Monday, September 6, 2010

Musings on 100, Part VIII

When I returned from my 7 hour run on Friday, Rachel saw me and said I looked like I had aged 5 years. "What are you going to look like after running 24 hours?" she asked. When I looked in the mirror I saw that my eyes were bloodshot. I also had some strange looking pimples on my upper thighs. I guessed the bloodshot eyes had to do with my allergies starting up, and also the windy day drying out my eyes. I have no idea about the pimples, but they cleared up after one day, and my eyes look better now, too.

It only took 2 days to fully recover from the 7 hour run.

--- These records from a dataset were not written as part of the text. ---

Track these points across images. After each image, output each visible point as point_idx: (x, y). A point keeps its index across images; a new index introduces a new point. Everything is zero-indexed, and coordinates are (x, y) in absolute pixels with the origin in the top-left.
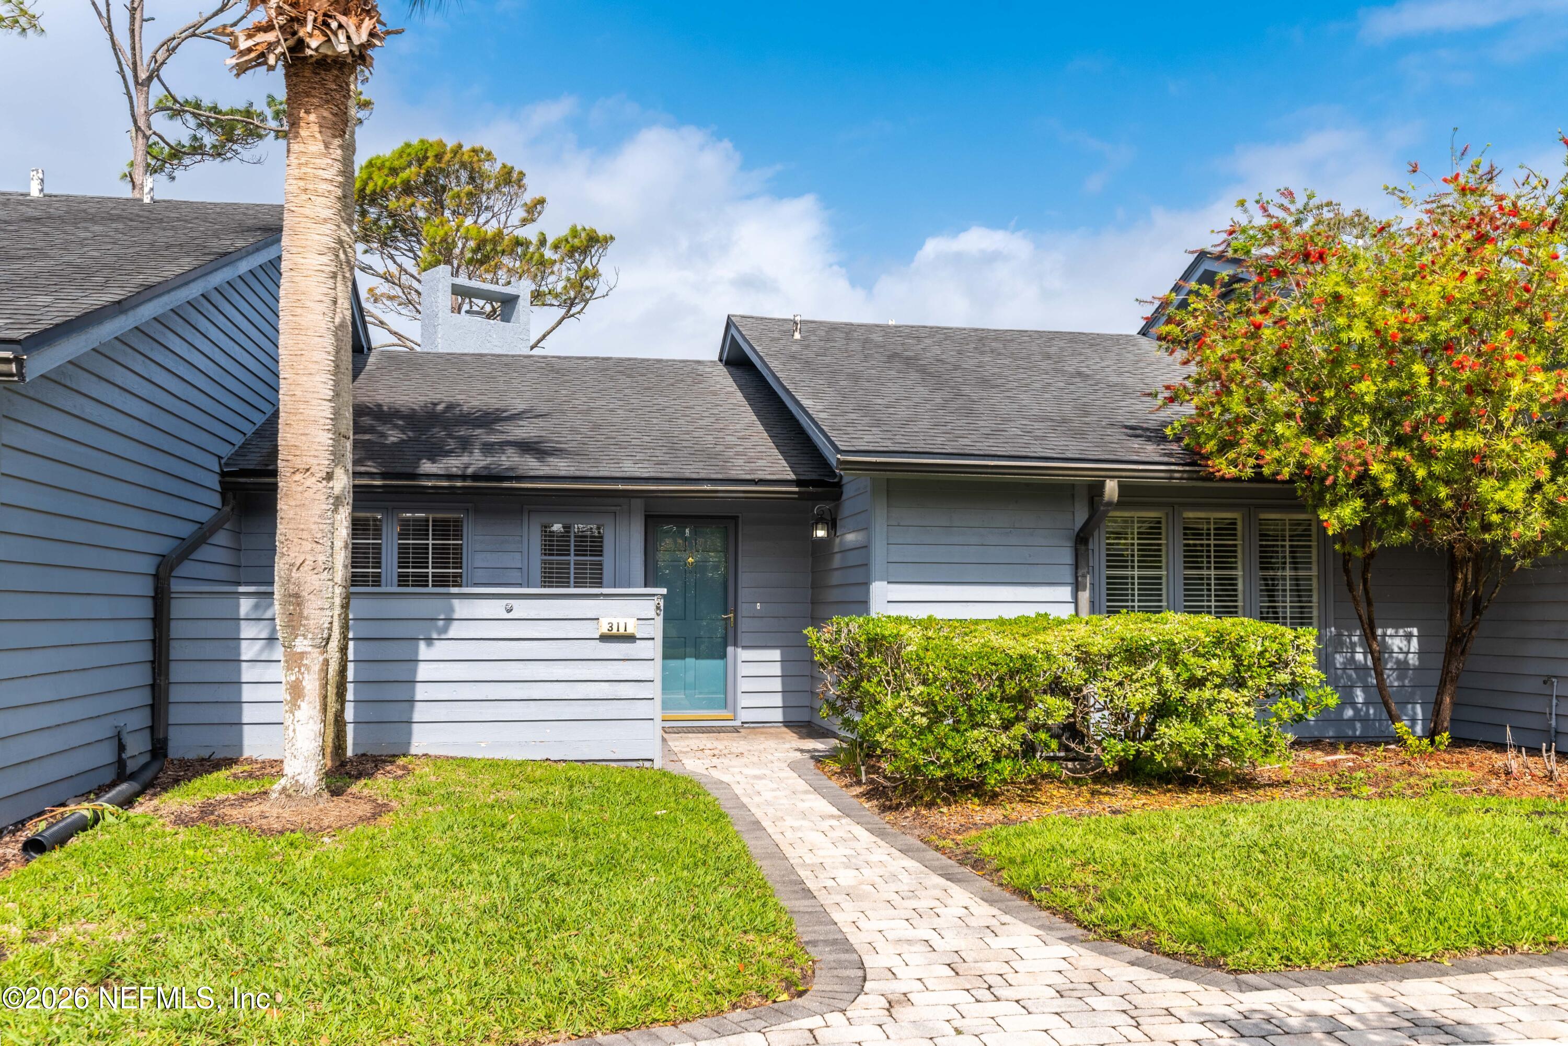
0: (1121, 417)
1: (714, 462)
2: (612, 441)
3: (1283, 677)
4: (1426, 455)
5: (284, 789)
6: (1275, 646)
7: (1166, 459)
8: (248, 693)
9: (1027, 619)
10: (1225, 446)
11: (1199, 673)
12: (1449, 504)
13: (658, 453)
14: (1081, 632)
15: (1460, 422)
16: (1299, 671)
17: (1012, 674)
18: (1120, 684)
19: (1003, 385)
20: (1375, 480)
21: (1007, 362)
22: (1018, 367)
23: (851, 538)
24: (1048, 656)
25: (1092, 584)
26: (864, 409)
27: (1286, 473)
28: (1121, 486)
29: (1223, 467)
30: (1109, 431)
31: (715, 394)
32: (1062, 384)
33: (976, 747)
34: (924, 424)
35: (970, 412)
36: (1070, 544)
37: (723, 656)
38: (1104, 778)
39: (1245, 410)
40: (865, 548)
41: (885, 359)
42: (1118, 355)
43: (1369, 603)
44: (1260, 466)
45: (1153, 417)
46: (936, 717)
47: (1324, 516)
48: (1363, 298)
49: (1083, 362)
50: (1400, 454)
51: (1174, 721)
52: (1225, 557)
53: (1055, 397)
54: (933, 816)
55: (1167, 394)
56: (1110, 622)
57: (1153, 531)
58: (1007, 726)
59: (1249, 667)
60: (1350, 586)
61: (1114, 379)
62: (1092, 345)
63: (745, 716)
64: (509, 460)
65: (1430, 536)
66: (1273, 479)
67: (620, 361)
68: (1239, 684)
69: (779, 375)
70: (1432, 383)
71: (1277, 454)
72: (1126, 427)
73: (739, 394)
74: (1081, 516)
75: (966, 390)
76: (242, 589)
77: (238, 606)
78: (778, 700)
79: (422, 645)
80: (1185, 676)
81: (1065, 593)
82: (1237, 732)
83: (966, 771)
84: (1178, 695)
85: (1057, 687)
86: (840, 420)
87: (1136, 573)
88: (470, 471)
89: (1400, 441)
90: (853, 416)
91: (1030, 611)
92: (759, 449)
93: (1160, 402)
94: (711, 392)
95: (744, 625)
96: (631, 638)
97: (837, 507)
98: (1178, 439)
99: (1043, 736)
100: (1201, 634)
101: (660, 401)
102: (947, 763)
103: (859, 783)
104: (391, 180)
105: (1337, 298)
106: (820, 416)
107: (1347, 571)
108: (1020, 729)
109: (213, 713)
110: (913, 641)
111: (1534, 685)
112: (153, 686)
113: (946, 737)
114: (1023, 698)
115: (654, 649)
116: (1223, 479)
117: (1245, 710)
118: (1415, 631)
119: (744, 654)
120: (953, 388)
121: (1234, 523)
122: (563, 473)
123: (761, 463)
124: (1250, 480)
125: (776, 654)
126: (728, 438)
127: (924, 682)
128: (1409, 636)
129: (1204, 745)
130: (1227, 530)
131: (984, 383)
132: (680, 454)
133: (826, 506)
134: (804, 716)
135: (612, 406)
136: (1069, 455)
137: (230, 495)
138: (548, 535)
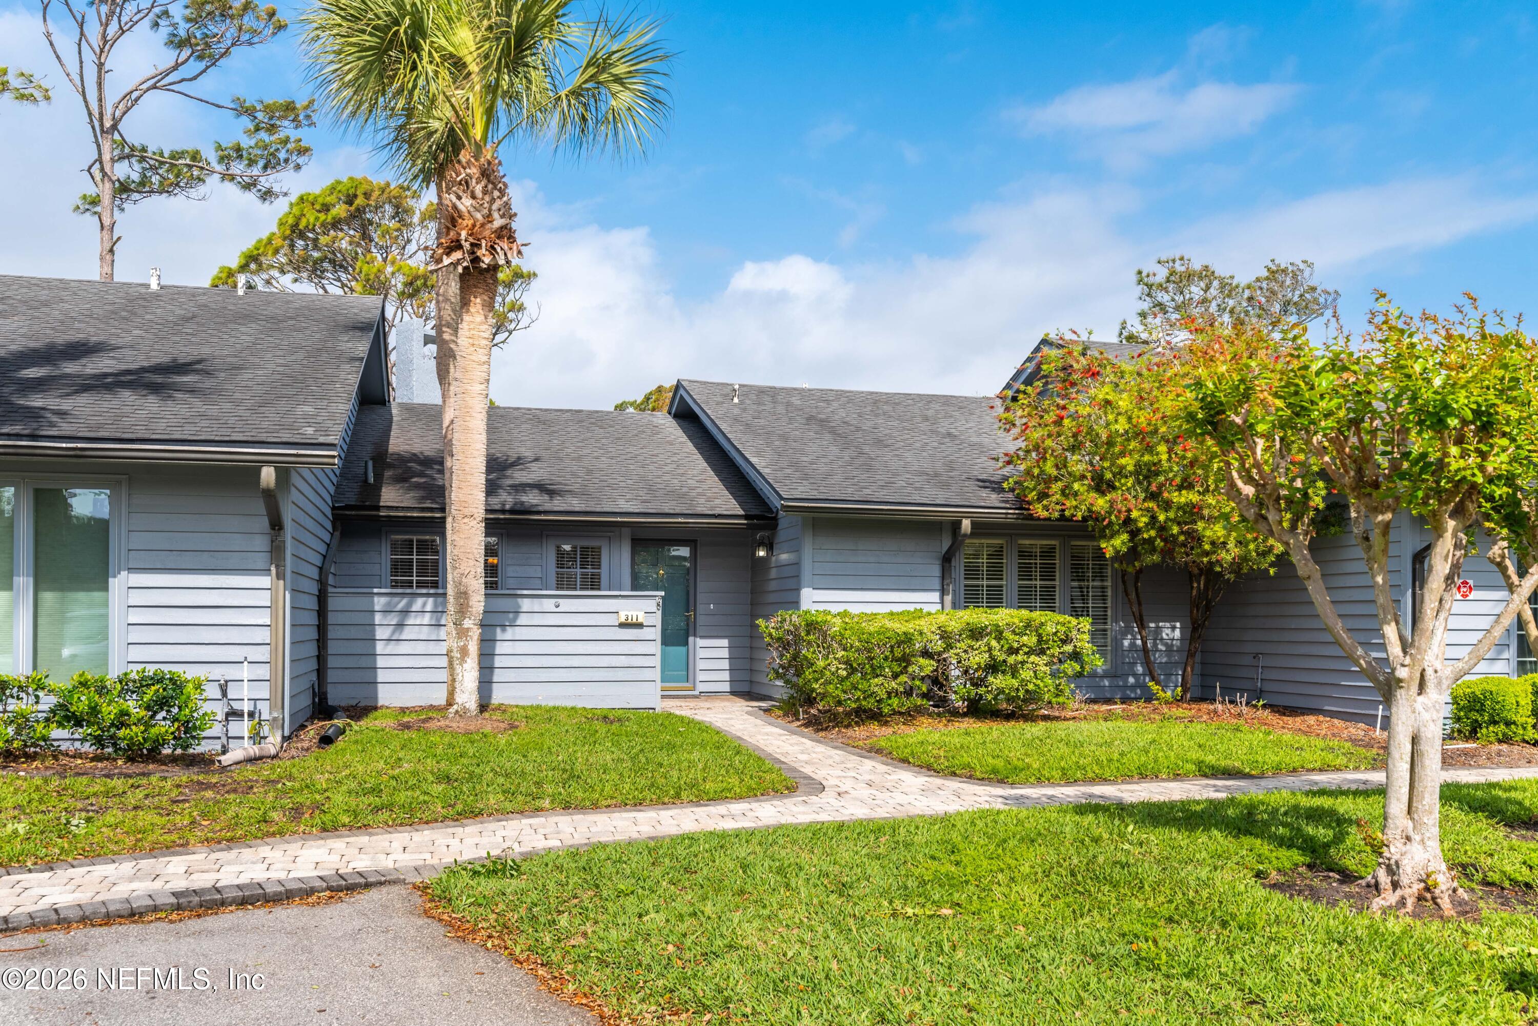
0: (977, 473)
1: (683, 500)
2: (605, 484)
3: (1069, 648)
4: (1167, 505)
5: (457, 712)
6: (1064, 629)
7: (1003, 505)
8: (381, 662)
9: (908, 612)
10: (1043, 496)
11: (1015, 645)
12: (1182, 538)
13: (641, 493)
14: (942, 618)
15: (1186, 485)
16: (1079, 644)
17: (900, 643)
18: (965, 651)
19: (892, 445)
20: (1135, 521)
21: (895, 423)
22: (904, 428)
23: (784, 557)
24: (921, 633)
25: (954, 591)
26: (794, 465)
27: (1079, 516)
28: (973, 523)
29: (1039, 510)
30: (967, 483)
31: (671, 443)
32: (935, 444)
33: (876, 689)
34: (838, 478)
35: (869, 468)
36: (939, 562)
37: (686, 644)
38: (955, 714)
39: (1054, 472)
40: (797, 564)
41: (804, 421)
42: (980, 417)
43: (1140, 604)
44: (1063, 510)
45: (1000, 472)
46: (852, 671)
47: (1103, 545)
48: (1124, 402)
49: (952, 423)
50: (1151, 505)
51: (1000, 676)
52: (1048, 573)
53: (930, 455)
54: (850, 732)
55: (1007, 459)
56: (961, 613)
57: (998, 553)
58: (895, 676)
59: (1047, 642)
60: (1126, 593)
61: (974, 439)
62: (960, 408)
63: (701, 687)
64: (532, 498)
65: (1173, 559)
66: (1070, 520)
67: (591, 413)
68: (1042, 652)
69: (729, 436)
70: (1169, 460)
71: (1074, 503)
72: (979, 480)
73: (690, 444)
74: (946, 544)
75: (867, 449)
76: (376, 590)
77: (373, 603)
78: (726, 676)
79: (498, 630)
80: (1006, 647)
81: (935, 596)
82: (1039, 682)
83: (870, 704)
84: (1001, 658)
85: (926, 654)
86: (779, 474)
87: (985, 583)
88: (508, 507)
89: (1153, 496)
90: (788, 471)
91: (911, 608)
92: (714, 490)
93: (1000, 464)
94: (668, 442)
95: (701, 620)
96: (640, 626)
97: (773, 535)
98: (1012, 490)
99: (918, 683)
100: (1016, 621)
101: (631, 449)
102: (858, 699)
103: (798, 720)
104: (322, 217)
105: (1108, 402)
106: (766, 471)
107: (1124, 582)
108: (903, 678)
109: (357, 676)
110: (837, 626)
111: (1248, 660)
112: (318, 657)
113: (858, 683)
114: (906, 660)
115: (656, 633)
116: (1039, 519)
117: (1044, 668)
118: (1178, 625)
119: (701, 642)
120: (856, 447)
121: (1053, 548)
122: (577, 509)
123: (717, 502)
124: (1057, 520)
125: (725, 642)
126: (690, 482)
127: (845, 649)
128: (1173, 628)
129: (1018, 690)
130: (1048, 553)
131: (879, 443)
132: (657, 494)
133: (766, 533)
134: (745, 688)
135: (596, 454)
136: (938, 502)
137: (338, 524)
138: (560, 554)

This morning I went over to the track (No school today so the track would be empty) and did my normal 150m hard 50m easy repeated until exhaustion. My legs had no stiffness or soreness, and I ran faster than I have all year. The cool weather helped, it was only 70 degrees with low humidity. The 100m sprints I did after the 150's went well, too, I had some pop in my legs which allowed me to relax and run fast.

Seeing that a 7 hour run on a hilly course did little damage, I feel I am ready to knock off a 50 mile race. But I am running a 100 miler in less than 3 weeks, so even though my fitness is reaching a good height, I don't know if it will be close to what is needed. Oh well, the time for fretting is over, I just have to show up in good shape, not injured, and then run as best I can.

I decided that I will think of the race without a time or a distance, the reason being I most likely won't make the full distance. So when I hit the 30 mile mark and my legs are starting to feel trashed, I won't be thinking I have 70 more miles to go, but rather, I will go as far as my legs will take me. This will help allay the awful images which could destroy my will at miles 55-75. There is still so much distance left, and I will be feeling a lot of pain, but instead of thinking I have 45 stinkin' more miles left, I instead can imagine that I can run one more mile, 400 more yards, or even, one more step. Instead of my will being deflated by the outlook of a dreary future, it should stay strong if it is cemented in the present.